New Approach Developed to Identify Gene Expansion Drivers of Brain Evolution

A new study published in Cell has identified two genes that may contribute to unique human brain traits, offering a path to discover many more. The research was led by Megan Dennis from the University of California, Davis.

The study focuses on parts of the human genome often referred to as dark matter—regions filled with repeated or duplicated DNA sequences that have long been difficult to analyze. These sections are thought to be important in evolution because they can give rise to new gene copies. However, deciphering these areas has presented major challenges due to their repetitive nature, which complicates DNA sequencing.

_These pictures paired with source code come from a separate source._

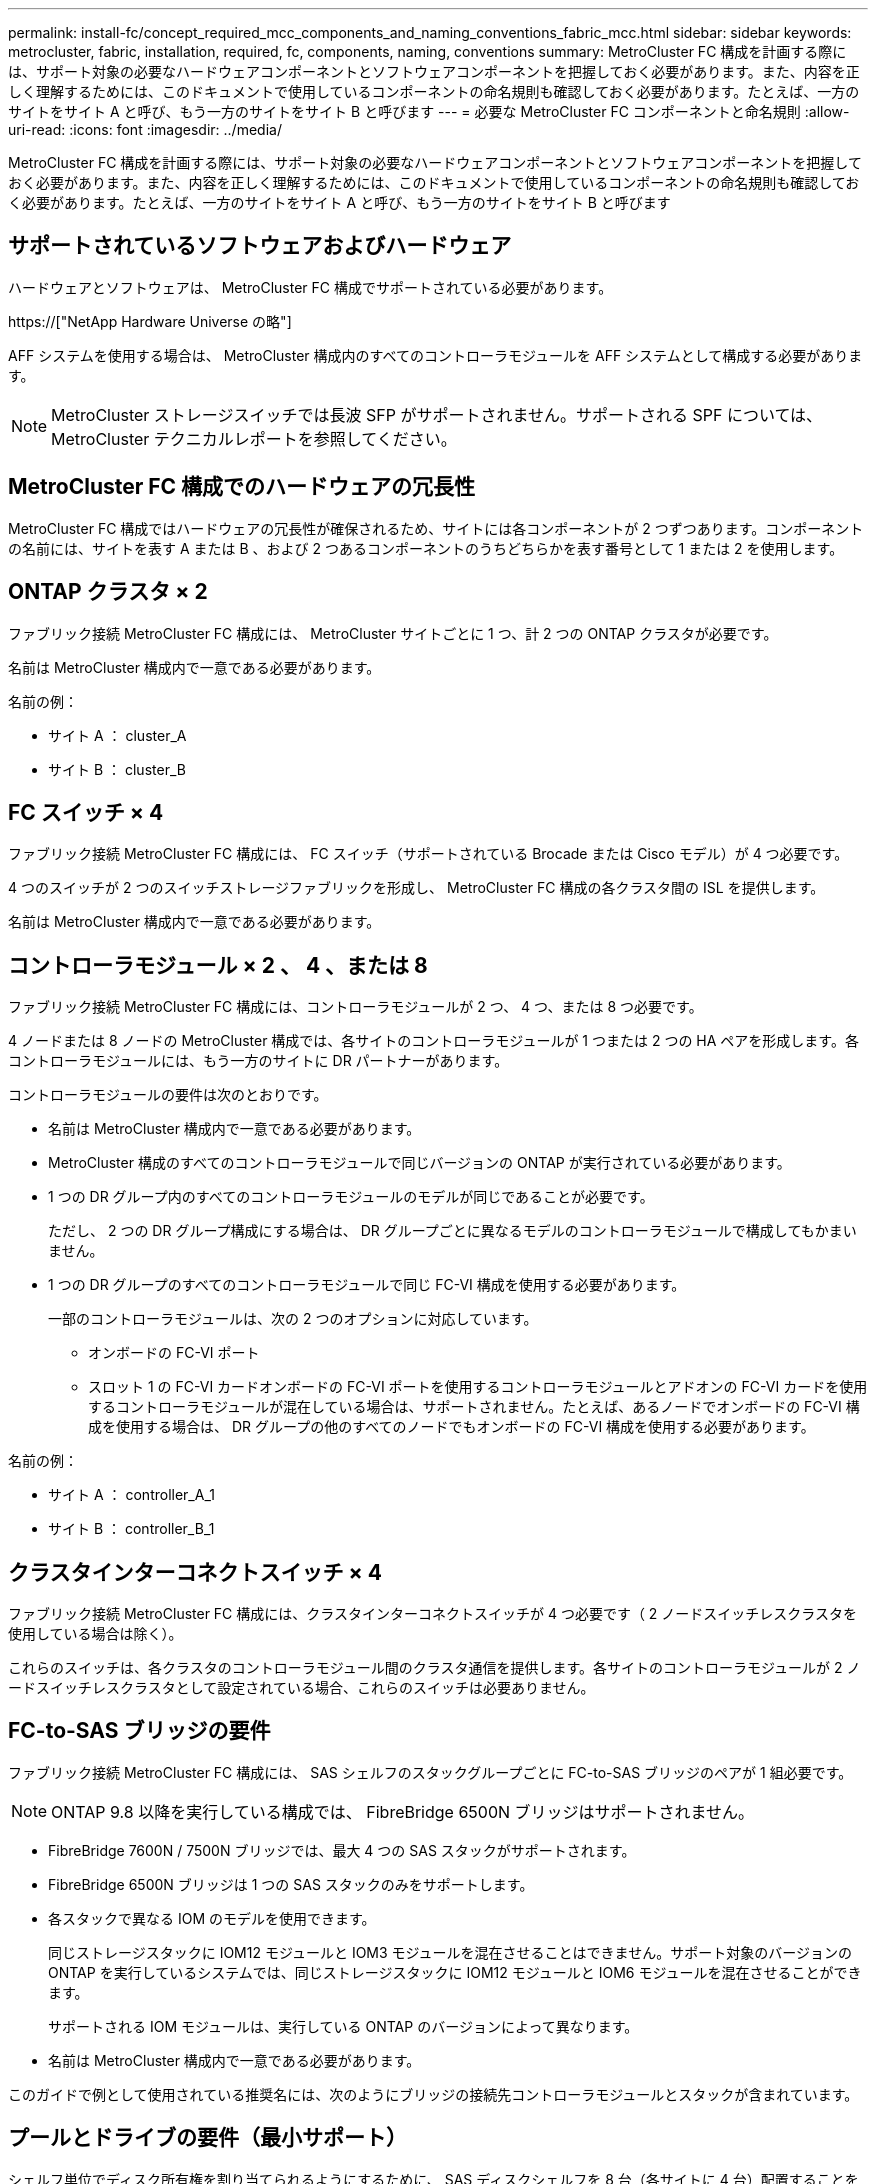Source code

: ---
permalink: install-fc/concept_required_mcc_components_and_naming_conventions_fabric_mcc.html 
sidebar: sidebar 
keywords: metrocluster, fabric, installation, required, fc, components, naming, conventions 
summary: MetroCluster FC 構成を計画する際には、サポート対象の必要なハードウェアコンポーネントとソフトウェアコンポーネントを把握しておく必要があります。また、内容を正しく理解するためには、このドキュメントで使用しているコンポーネントの命名規則も確認しておく必要があります。たとえば、一方のサイトをサイト A と呼び、もう一方のサイトをサイト B と呼びます 
---
= 必要な MetroCluster FC コンポーネントと命名規則
:allow-uri-read: 
:icons: font
:imagesdir: ../media/


[role="lead"]
MetroCluster FC 構成を計画する際には、サポート対象の必要なハードウェアコンポーネントとソフトウェアコンポーネントを把握しておく必要があります。また、内容を正しく理解するためには、このドキュメントで使用しているコンポーネントの命名規則も確認しておく必要があります。たとえば、一方のサイトをサイト A と呼び、もう一方のサイトをサイト B と呼びます



== サポートされているソフトウェアおよびハードウェア

ハードウェアとソフトウェアは、 MetroCluster FC 構成でサポートされている必要があります。

https://["NetApp Hardware Universe の略"]

AFF システムを使用する場合は、 MetroCluster 構成内のすべてのコントローラモジュールを AFF システムとして構成する必要があります。


NOTE: MetroCluster ストレージスイッチでは長波 SFP がサポートされません。サポートされる SPF については、 MetroCluster テクニカルレポートを参照してください。



== MetroCluster FC 構成でのハードウェアの冗長性

MetroCluster FC 構成ではハードウェアの冗長性が確保されるため、サイトには各コンポーネントが 2 つずつあります。コンポーネントの名前には、サイトを表す A または B 、および 2 つあるコンポーネントのうちどちらかを表す番号として 1 または 2 を使用します。



== ONTAP クラスタ × 2

ファブリック接続 MetroCluster FC 構成には、 MetroCluster サイトごとに 1 つ、計 2 つの ONTAP クラスタが必要です。

名前は MetroCluster 構成内で一意である必要があります。

名前の例：

* サイト A ： cluster_A
* サイト B ： cluster_B




== FC スイッチ × 4

ファブリック接続 MetroCluster FC 構成には、 FC スイッチ（サポートされている Brocade または Cisco モデル）が 4 つ必要です。

4 つのスイッチが 2 つのスイッチストレージファブリックを形成し、 MetroCluster FC 構成の各クラスタ間の ISL を提供します。

名前は MetroCluster 構成内で一意である必要があります。



== コントローラモジュール × 2 、 4 、または 8

ファブリック接続 MetroCluster FC 構成には、コントローラモジュールが 2 つ、 4 つ、または 8 つ必要です。

4 ノードまたは 8 ノードの MetroCluster 構成では、各サイトのコントローラモジュールが 1 つまたは 2 つの HA ペアを形成します。各コントローラモジュールには、もう一方のサイトに DR パートナーがあります。

コントローラモジュールの要件は次のとおりです。

* 名前は MetroCluster 構成内で一意である必要があります。
* MetroCluster 構成のすべてのコントローラモジュールで同じバージョンの ONTAP が実行されている必要があります。
* 1 つの DR グループ内のすべてのコントローラモジュールのモデルが同じであることが必要です。
+
ただし、 2 つの DR グループ構成にする場合は、 DR グループごとに異なるモデルのコントローラモジュールで構成してもかまいません。

* 1 つの DR グループのすべてのコントローラモジュールで同じ FC-VI 構成を使用する必要があります。
+
一部のコントローラモジュールは、次の 2 つのオプションに対応しています。

+
** オンボードの FC-VI ポート
** スロット 1 の FC-VI カードオンボードの FC-VI ポートを使用するコントローラモジュールとアドオンの FC-VI カードを使用するコントローラモジュールが混在している場合は、サポートされません。たとえば、あるノードでオンボードの FC-VI 構成を使用する場合は、 DR グループの他のすべてのノードでもオンボードの FC-VI 構成を使用する必要があります。




名前の例：

* サイト A ： controller_A_1
* サイト B ： controller_B_1




== クラスタインターコネクトスイッチ × 4

ファブリック接続 MetroCluster FC 構成には、クラスタインターコネクトスイッチが 4 つ必要です（ 2 ノードスイッチレスクラスタを使用している場合は除く）。

これらのスイッチは、各クラスタのコントローラモジュール間のクラスタ通信を提供します。各サイトのコントローラモジュールが 2 ノードスイッチレスクラスタとして設定されている場合、これらのスイッチは必要ありません。



== FC-to-SAS ブリッジの要件

ファブリック接続 MetroCluster FC 構成には、 SAS シェルフのスタックグループごとに FC-to-SAS ブリッジのペアが 1 組必要です。


NOTE: ONTAP 9.8 以降を実行している構成では、 FibreBridge 6500N ブリッジはサポートされません。

* FibreBridge 7600N / 7500N ブリッジでは、最大 4 つの SAS スタックがサポートされます。
* FibreBridge 6500N ブリッジは 1 つの SAS スタックのみをサポートします。
* 各スタックで異なる IOM のモデルを使用できます。
+
同じストレージスタックに IOM12 モジュールと IOM3 モジュールを混在させることはできません。サポート対象のバージョンの ONTAP を実行しているシステムでは、同じストレージスタックに IOM12 モジュールと IOM6 モジュールを混在させることができます。

+
サポートされる IOM モジュールは、実行している ONTAP のバージョンによって異なります。

* 名前は MetroCluster 構成内で一意である必要があります。


このガイドで例として使用されている推奨名には、次のようにブリッジの接続先コントローラモジュールとスタックが含まれています。



== プールとドライブの要件（最小サポート）

シェルフ単位でディスク所有権を割り当てられるようにするために、 SAS ディスクシェルフを 8 台（各サイトに 4 台）配置することを推奨します。

MetroCluster 構成では、各サイトに最小構成が必要です。

* 各ノードのサイトに少なくとも 1 つのローカルプールと 1 つのリモートプールがあります。
+
たとえば、各サイトにノードが 2 つある 4 ノード MetroCluster 構成では、各サイトにプールが 4 つ必要です。

* 各プールに少なくとも 7 本のドライブ。
+
各ノードにミラーされたデータアグリゲートが 1 つある 4 ノード MetroCluster 構成では、最小構成として 24 本のディスクがサイトに必要です。



サポートされる最小構成では、各プールのドライブレイアウトは次のようになります。

* ルートドライブ × 3 本
* 3 本のデータドライブ
* スペアドライブ x 1 本


サポートされる最小構成では、各サイトに少なくとも 1 台のシェルフが必要です。

MetroCluster 構成では、 RAID-DP と RAID 4 がサポートされます。



== 空きのあるシェルフでのドライブの配置場所に関する考慮事項

収容数が半分（ 24 ドライブシェルフに 12 本のドライブ）のシェルフを使用している場合にドライブの自動割り当てを正しく行うには、スロット 0~5 および 18~23 にドライブを配置する必要があります。

シェルフに空きがある構成では、シェルフの 4 つの部分にドライブを均等に配置する必要があります。



== IOM12 モジュールと IOM 6 モジュールをスタック内に混在させる

使用している ONTAP のバージョンでシェルフの混在がサポートされている必要がお使いのバージョンの ONTAP でシェルフの混在がサポートされているかどうかを確認するには、 Interoperability Matrix Tool （ IMT ）を参照してください。 https://["ネットアップの相互運用性"]

シェルフ混在の詳細については、以下を参照してください。 https://["IOM12 モジュールを搭載したシェルフを IOM6 モジュールを搭載したシェルフのスタックにホットアドします"]



== ブリッジの命名規則

ブリッジでは、次のような命名規則を使用します。

ペア内の 'bridge_site_stack グループ・ロケーション

|===


| 名前の各部分 | 特定のインターフェイス | 有効な値 


 a| 
サイト
 a| 
ブリッジペアが物理的に配置されているサイト。
 a| 
A または B



 a| 
スタックグループ
 a| 
ブリッジペアが接続されているスタックグループの番号。

* FibreBridge 7600N / 7500N ブリッジでは、スタックグループで最大 4 個のスタックがサポートされます。
+
スタックグループに含めることができるストレージシェルフは 10 個までです。

* FibreBridge 6500N ブリッジでは、スタックグループでサポートされるスタックは 1 つだけです。

 a| 
1 、 2 など



 a| 
ペア内の場所
 a| 
ブリッジペア内のブリッジ。ブリッジのペアは、特定のスタックグループに接続します。
 a| 
a または b

|===
各サイトの 1 つのスタックグループのブリッジ名の例：

* bridge_A_1a
* bridge_A_1b
* bridge_B_1a
* bridge_B_1b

Dennis previously coauthored a 2022 paper that presented the first fully sequenced human genome, known as the “telomere to telomere” reference. This version includes genomic regions that were left out of earlier drafts and now allows researchers to explore previously inaccessible DNA.

Using this comprehensive genome sequence, Dennis and her team identified around 250 candidate gene families that are duplicated, expressed in the brain, found universally in humans, and show little variation between individuals. From these, they selected genes for testing in zebrafish. Through deletion and introduction of human versions of the genes, they found that GPR89B and FRMPD2B may influence brain-related traits. GPR89B was associated with increased brain size, while FRMPD2B appeared to affect synapse activity.

The dataset in the Cell paper is intended to be a resource for the scientific community, Dennis said. It should make it easier to screen duplicated regions for mutations, for example related to language deficits or autism, that have been missed in previous genome-wide screening.